Ikea faces challenges

Ikea is the latest major importer to experience supply chain disruption, according to the Guardian

The company said it was experiencing “operational challenges” as shipments of its flat-pack furniture are being held up at crowded ports.

It declined to name the ports it is using, but congestion has affected Felixstowe, Southampton and London Gateway in recent weeks.

Car sales

The disruption comes as UK companies are preparing for further supply chain changes when the UK stops trading under EU rules from 1 January 2021.

Companies could yet be faced with new tariffs for trade with the EU if London and Brussels do not agree a trade deal before the year’s end.

The car industry could be particularly affected, with tariffs potentially adding up to £1,800 to the price of an average car bought in the UK, according to the Telegraph.

Hyundai has announced it will not initially pass on these to the consumer, however. reports that this offer is for cars ordered before the end of 2020.

Panic buying

Supermarkets, meanwhile, are now stockpiling food products in case of a no-deal outcome.

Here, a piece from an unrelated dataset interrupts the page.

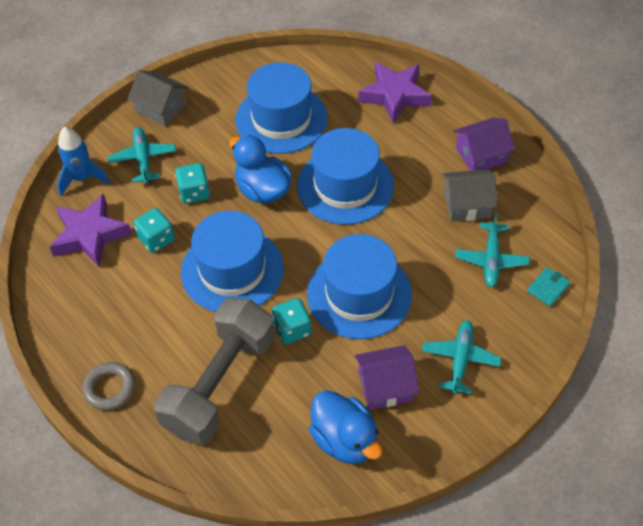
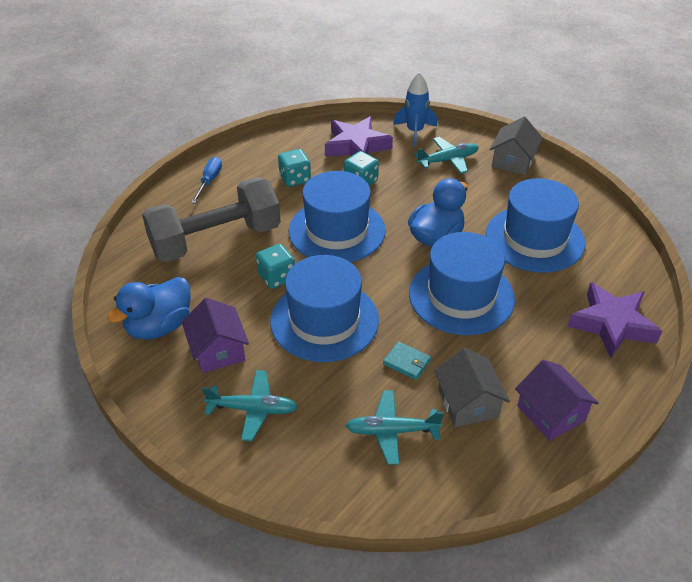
camera: 80 degrees right, 10 degrees down
grey ring [82,362,135,411] -> blue screwdriver [191,157,222,203]
grey dumbbell [154,298,275,445] -> grey dumbbell turned 45 degrees counterclockwise [142,177,281,262]
turquoise dice [175,163,210,204] -> turquoise dice moved to [278,149,311,187]
turquoise wallet [527,267,570,307] -> turquoise wallet moved to [383,342,431,380]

Store bosses have been informed by government of the potential disruption the new border checks and controls could cause.

A senior consultant to one of the UK’s largest supermarkets told the Sunday Times that supermarkets and ministers were “hugely worried about [consumer] panic-buying” though.

“They saw what happened over Covid when people started hoarding toilet rolls and know how quickly it can go wrong. That will be nothing compared to what will happen in a no-deal Brexit”, they said.

Vaccine supply secure

However, business secretary Alok Sharma has said a no-deal outcome will not disrupt the distribution of the Covid-19 vaccine next year.

He told the BBC’s Today programme on Monday (14 December): “We have put in place arrangements to make sure that the distribution of vaccines is not in any way disrupted.”

“I’m confident that as things stand these vaccines will continue to flow into the UK.”